Decoherence - Order (Sentient Ruin)


The tale of industrial metal is a decidedly Faustian one. In the almost three decades since its flirtation with mainstream notoriety, the style has fallen from the highest highs to the lowest lows, from counterculture zeitgeist to laughing stock of the self-conscious metalhead. In a lot of ways it was unsurprising; the nineties had a higher tolerance for campy excess, and a genre that often manifested as mechanised nu metal was always going to have a sell-by date. The current state of the mainstream veterans is undeniably dire—Marilyn Manson descends ever further into edgelord schlock, whilst heavier names like Fear Factory and Ministry sound more and more like caricatures of themselves with each new record. At least Trent Reznor can sustain quality, even if it is by leaving metal behind for subtler and stranger territories, and Rammstein are always good for a top-quality live show and straightforward Teutonic fun (until, of course, recent news cast certain aspects of their work in a far less frivolous light).

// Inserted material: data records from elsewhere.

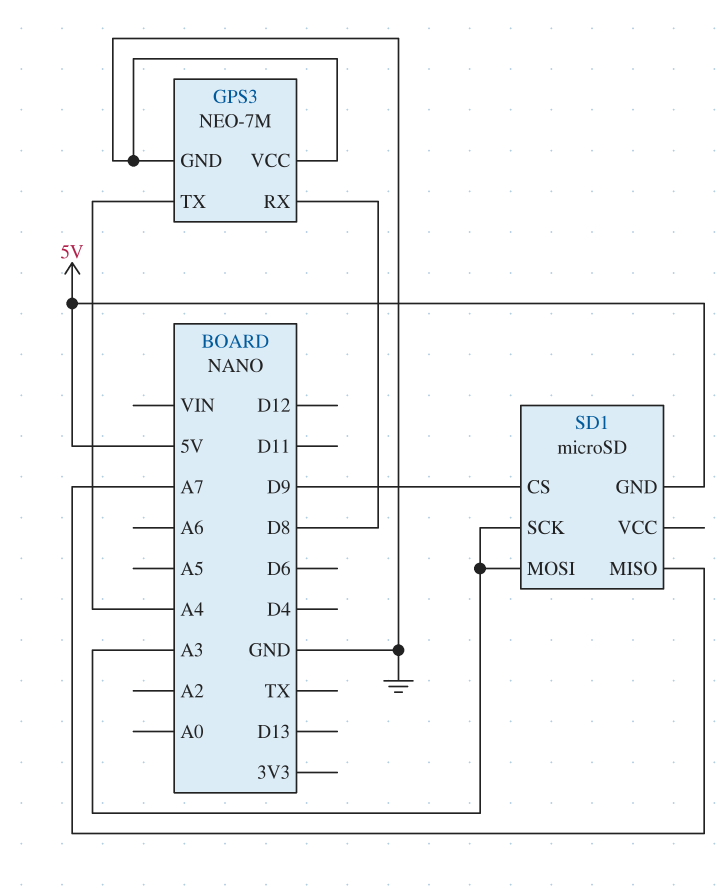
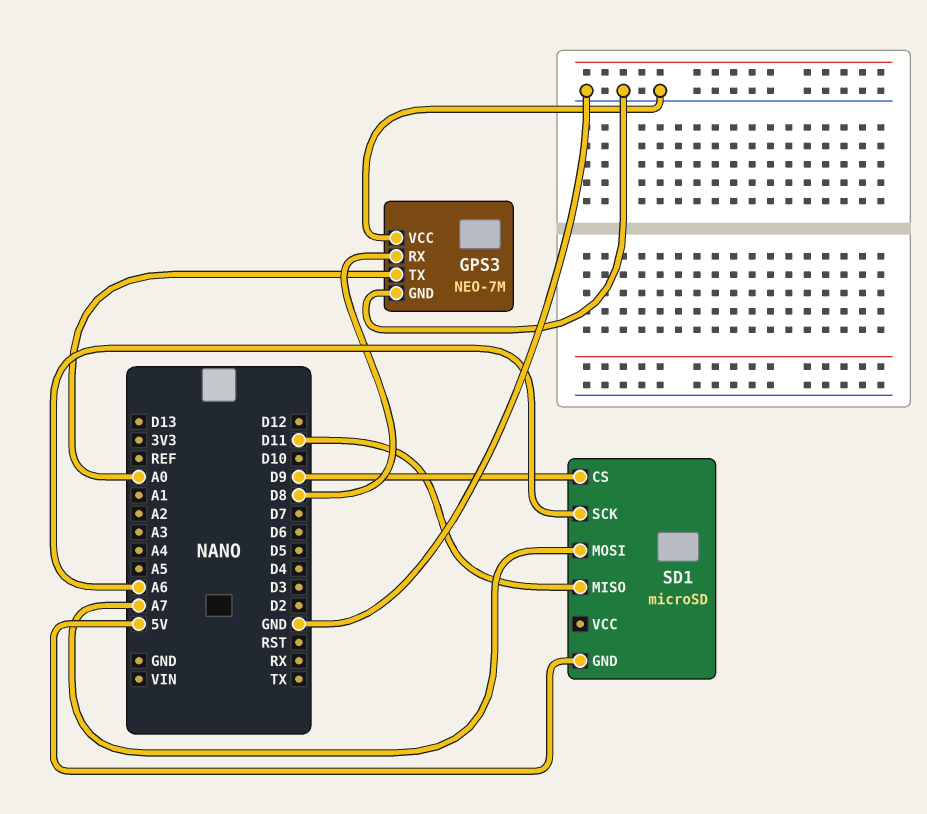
GPS3 pin TX: A4 -> A0
SD1 pin MISO: A7 -> D11
SD1 pin MOSI: A3 -> A7
SD1 pin SCK: A3 -> A6

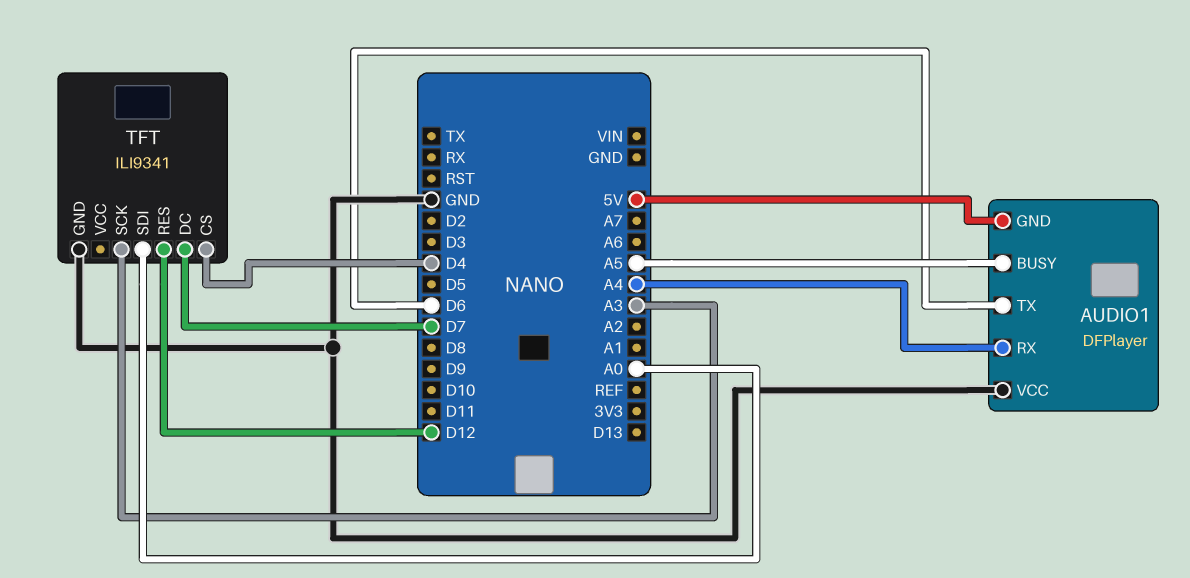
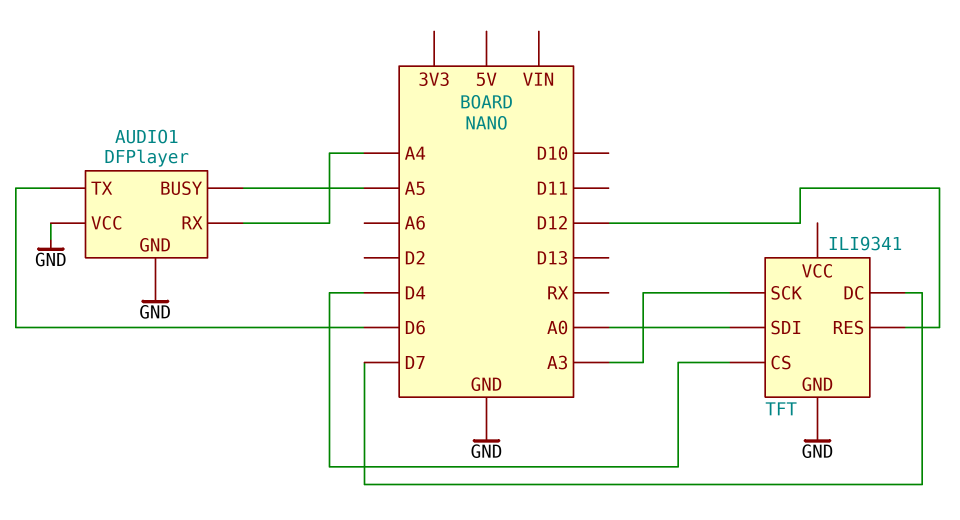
AUDIO1 pin GND: 5V -> GND

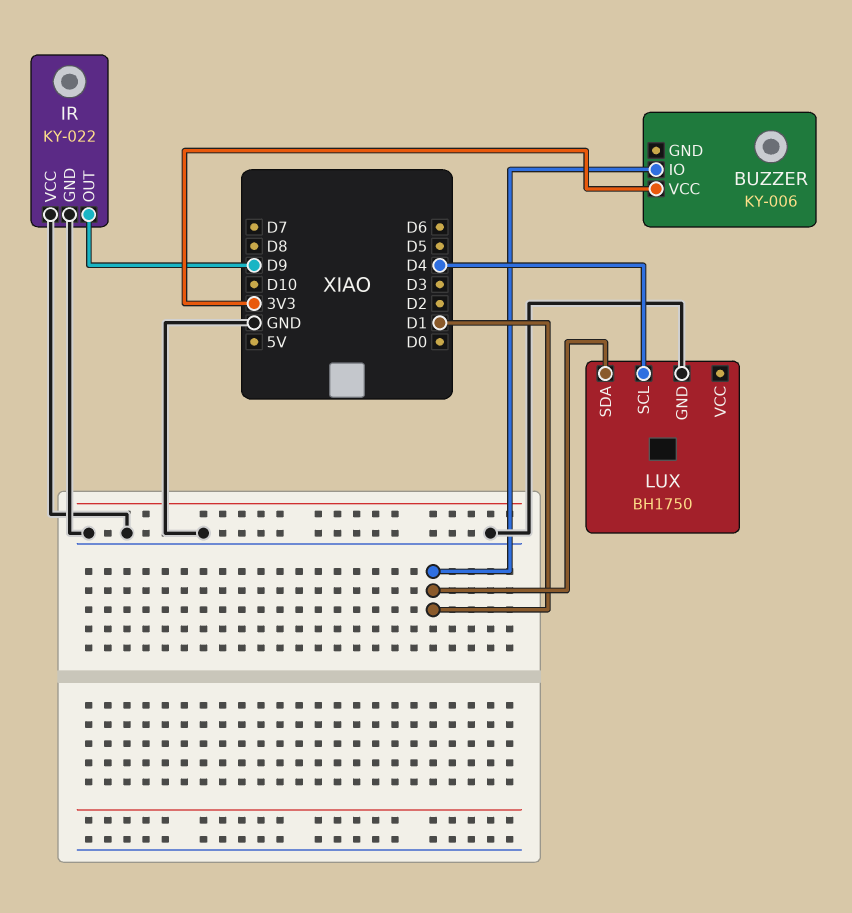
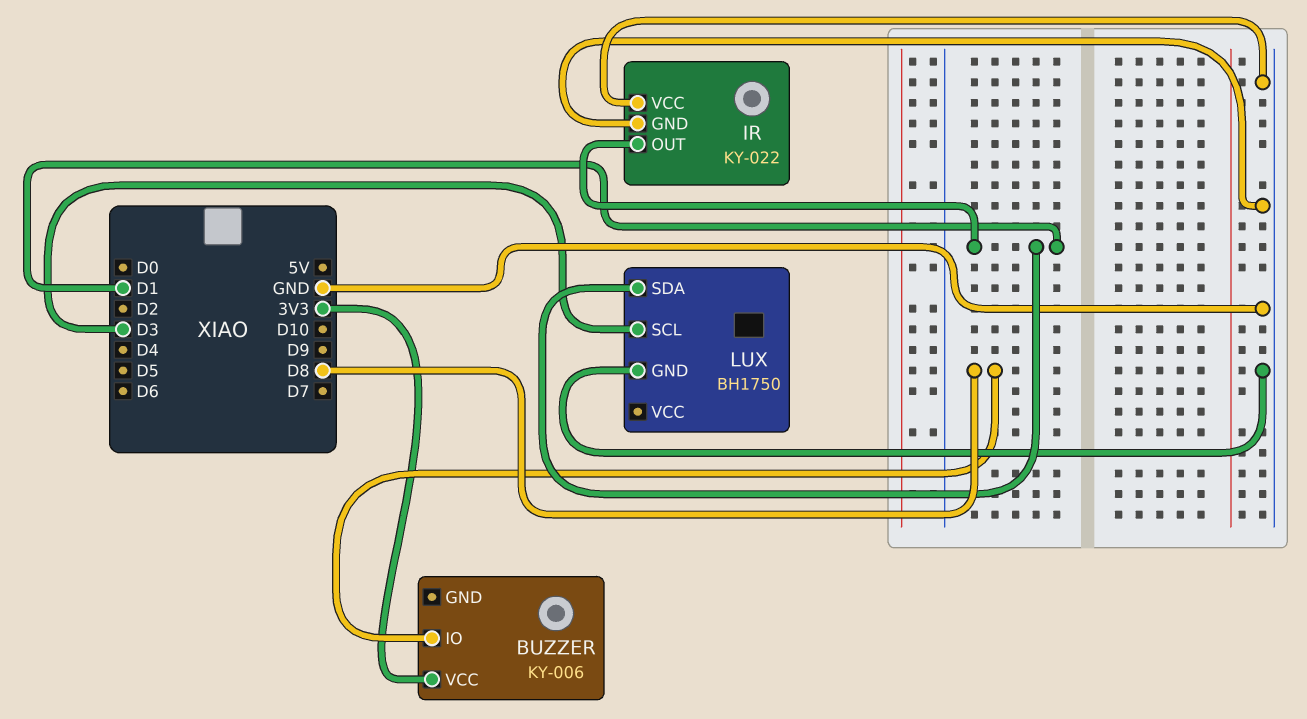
BUZZER pin IO: D1 -> D8
IR pin OUT: D9 -> D1
LUX pin SCL: D4 -> D3

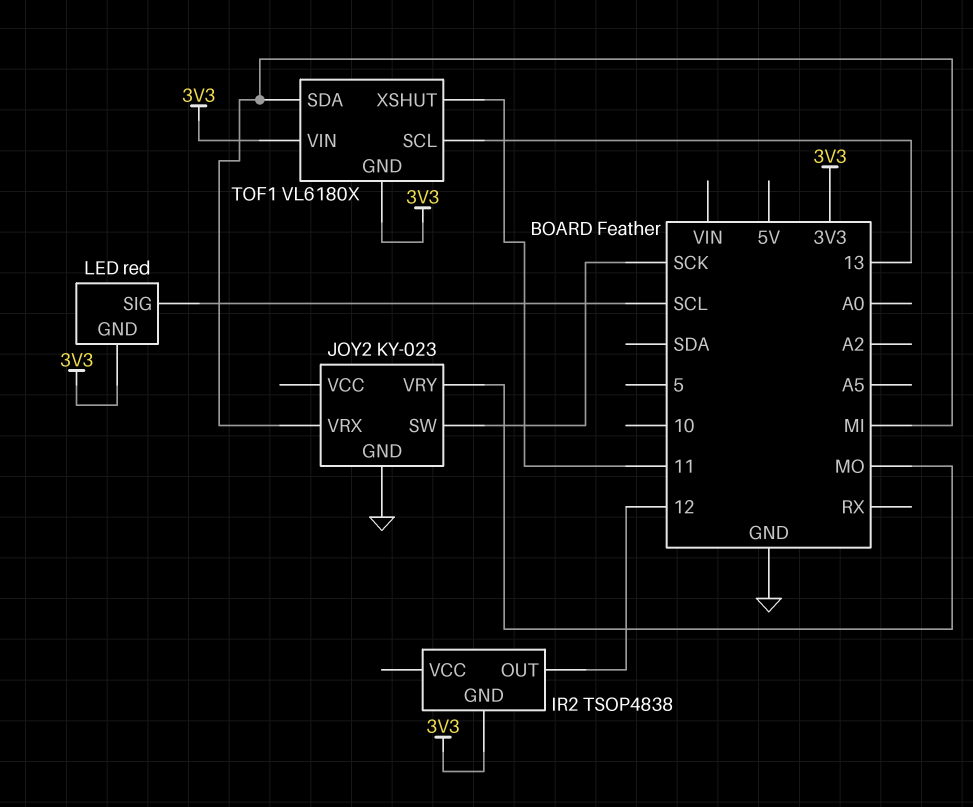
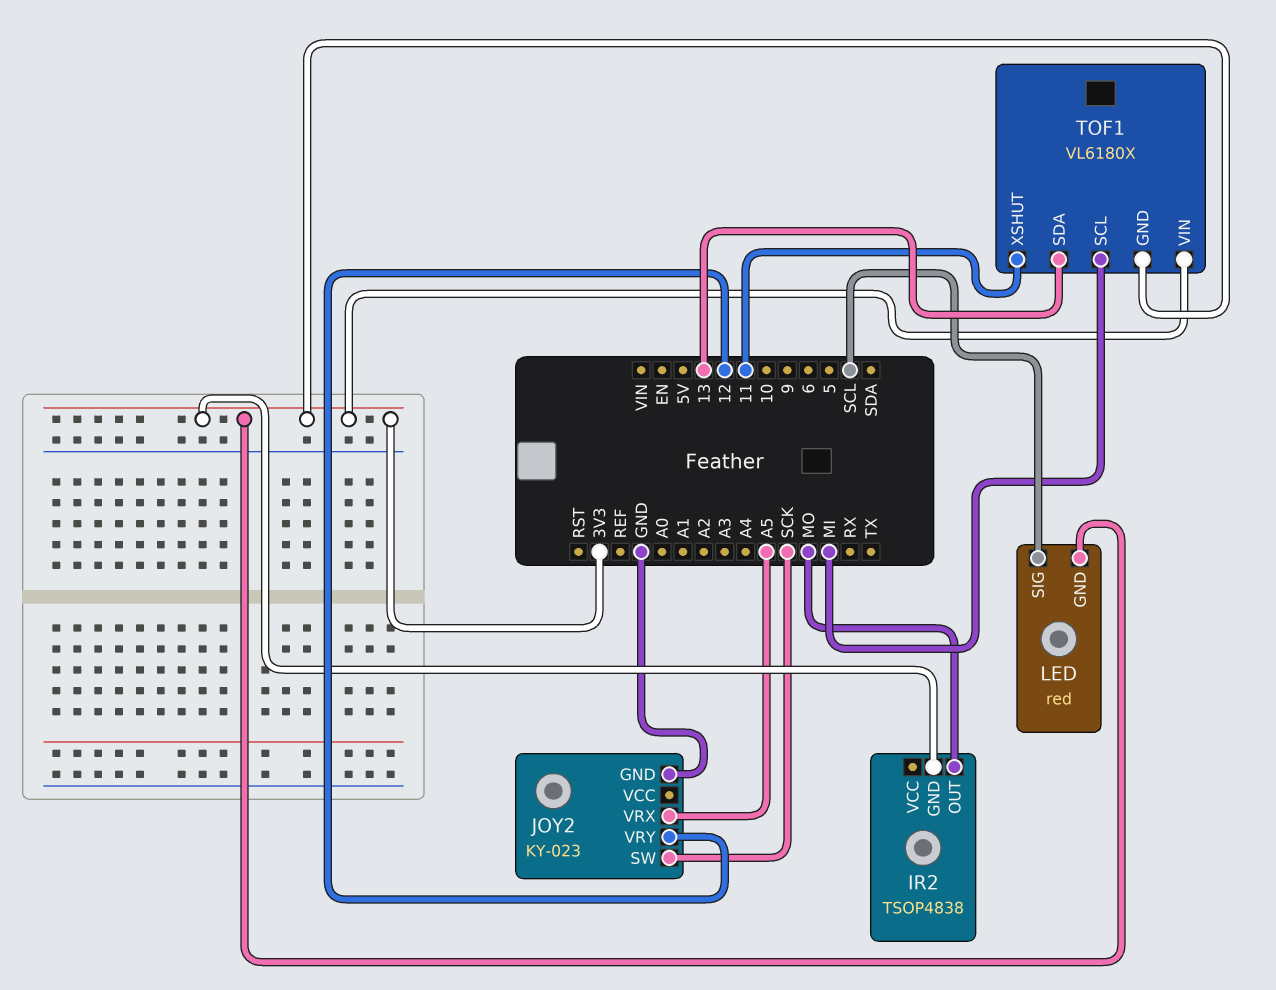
IR2 pin OUT: 12 -> MO
JOY2 pin VRX: MI -> A5
JOY2 pin VRY: MO -> 12
TOF1 pin SCL: 13 -> MI
TOF1 pin SDA: MI -> 13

Alongside all this, a new bastion began to emerge. Acts such as Blut aus Nord and Dødheimsgard did the unthinkable by incorporating industrial aesthetics into black metal, successfully returning to industrial’s experimental roots à la Godflesh or Einsturzende Neubauten while infusing this hybridization with a much-needed strain of cosmic evil. Godflesh’s reformation only fanned the burgeoning flames further, and a new wave of genuinely experimental industrial metal seemed more and more likely. Decoherence, and their new album Order, are in many ways the perfect example of this new industrialised black metal. There are no gaudy synths, no beats resembling anything danceable, simply the raw sound of metal on metal. There’s a delicious streak of megalomania coursing through the record, and from the opening track I can’t help but imagine vocalist Tahazu’s head tipped back in a wide-eyed supervillain grin, gripping Earth in an outstretched fist. But there’s a solemnity behind the maniacal grandiosity, and Darkspace fans will recognise a chill at the heart of Order, a call to submit yourself to the unthinking, unfeeling digital abyss of the hive-mind.

Of course, no band could get by on vibes alone. Thankfully, Decoherence have another trick up their sleeve—the songs are really fucking good. The band know exactly when to make a compositional gear shift, such as the assembly-line grooves at the opening of “An Unconfined System” thrown into focus by the ensuing blast beats and becoming something far more menacing and confrontational. On the other end of the spectrum, closer “Degenerate Ground States” smothers listeners in a vortex of swirling vantablack, before stripping away the cacophony as the atmosphere dissolves into a twitching, malfunctioning rhythmic residue. And it’s not just the songwriting that’s precise: production is a make-or-break element of industrial metal, and Order has it down to a tee. The drums are suitably mechanical, the metallic sizzle of the cymbals and clunk of the kick pedal just as important to the mix as the roars and riffs. Similarly, every rattling guitar attack reminds us that it is not humans but machines we’re listening to, and placing the vocals further back in the mix with an obscured sound is an inspired touch, subsuming the individual within sheets of chrome distortion (not to mention the crackling, gargling shriek we’re treated to on “The Future Behind Them”, as if Tahazu was trying to blow out a broken tannoy).

After everything that Order offers up, it’s hard to remain resolute in the face of its cybernetic horror, to refuse the call of its posthuman apocalypse. Resistance is futile. All will be assimilated. Assume your place within the collective consciousness that is Decoherence, and submit to their sonic warfare on the human race. I guarantee it's worth it.